Last time I checked, the very first rule of design is that you're not a designer if the creative work is someone else's.
[QUOTE=iamacyborg;32355978]Your friend's an idiot. Basically. Although, my real pet peeve is people offering "SEO" services when they don't really understand the first thing about SEO.[/QUOTE] And I have still not understood why you would need somebody especially for the SEO? Shouldn't the designer + the developer take care of that?
[QUOTE=commander204;32377334]And I have still not understood why you would need somebody especially for the SEO? Shouldn't the designer + the developer take care of that?[/QUOTE] Because SEO is quite a long process and to get any good results you need to link build. Designers and Developers might be able to sort out the on-page aspects of the template, but they won't be able to suggest the best ways to write articles, the best ways to optimise certain pages for certain keywords, etc.

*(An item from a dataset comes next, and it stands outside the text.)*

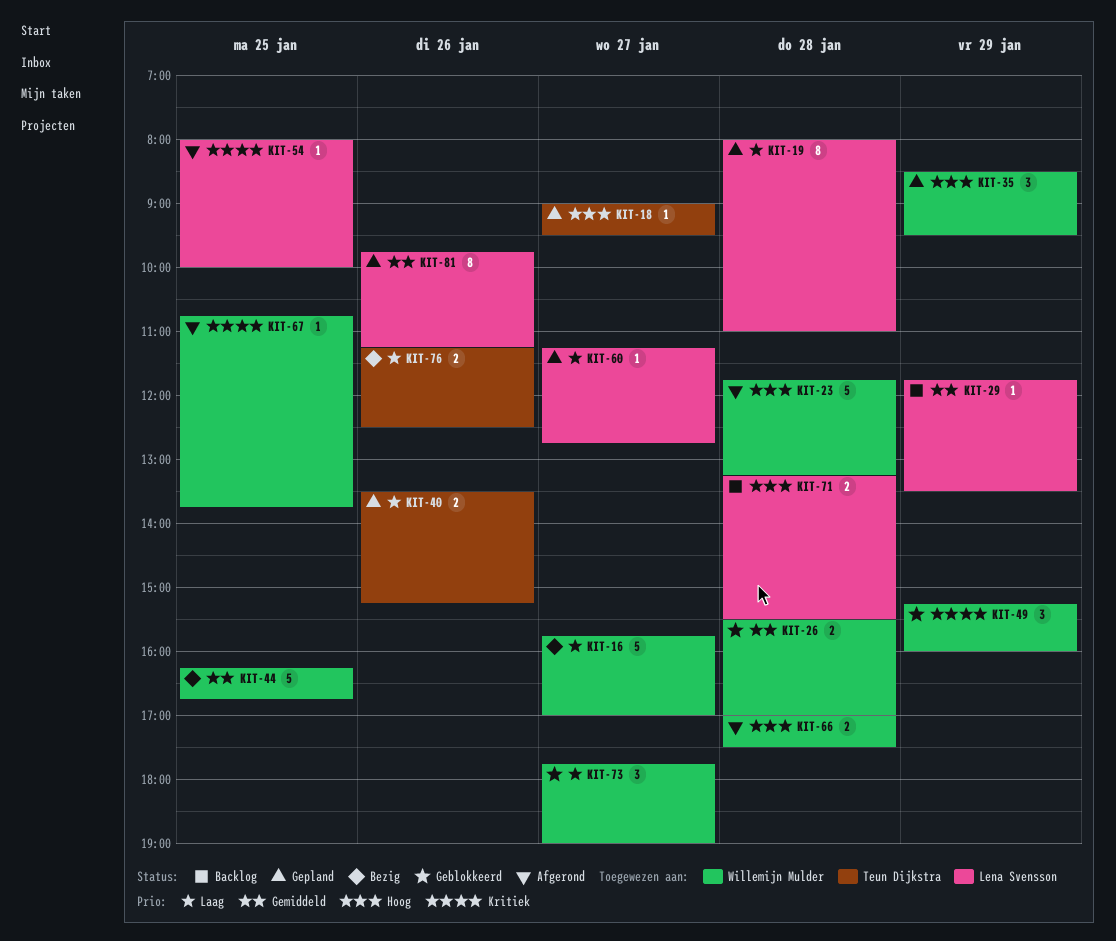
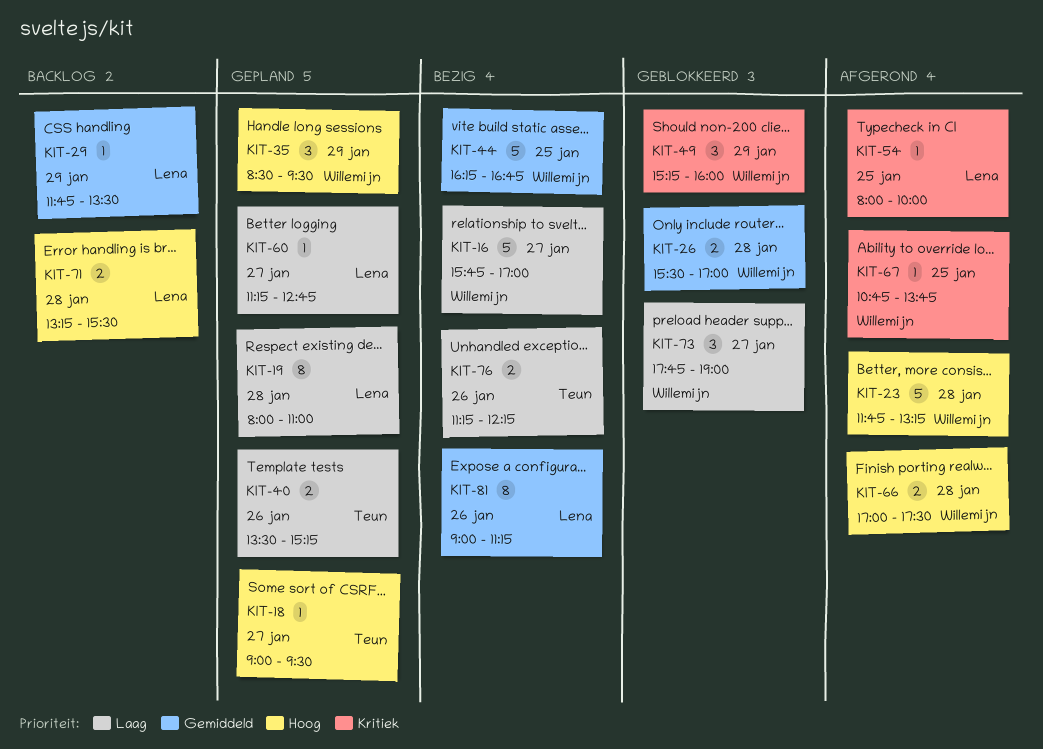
KIT-76, ends: 12:30 -> 12:15
KIT-81, status: Gepland -> Bezig
KIT-81, begins: 09:45 -> 09:00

~web 2.0 social media seo guru~
[QUOTE=H4Z3Y;32390778]~web 2.0 social media seo guru~[/QUOTE] The worst part is the "guru" bit. Almost as bad as "web ninja". Whatever the hell that is.
[QUOTE=commander204;32377334]And I have still not understood why you would need somebody especially for the SEO? Shouldn't the designer + the developer take care of that?[/QUOTE] There's more to SEO than clean markup and meta tags.
[QUOTE=KmartSqrl;32391965]There's more to SEO than clean markup and meta tags.[/QUOTE] I'm rather tempted to write an SEO guide for dummies. Might be useful for some people.
[QUOTE=iamacyborg;32396309]I'm rather tempted to write an SEO guide for dummies. Might be useful for some people.[/QUOTE] SEO guide for the perfect world: "Don't write shitty content, jerk."
[QUOTE=StinkyJoe;32396436]SEO guide for the perfect world: "Don't write shitty content, jerk."[/QUOTE] Yeah, but you can still rank well for a term with shitty content if you know what you're doing. Will get writing stuff in a google doc and share it for input, might help some people here, particularly when you start adding weird rel tags into the mix, like pagination and authorship.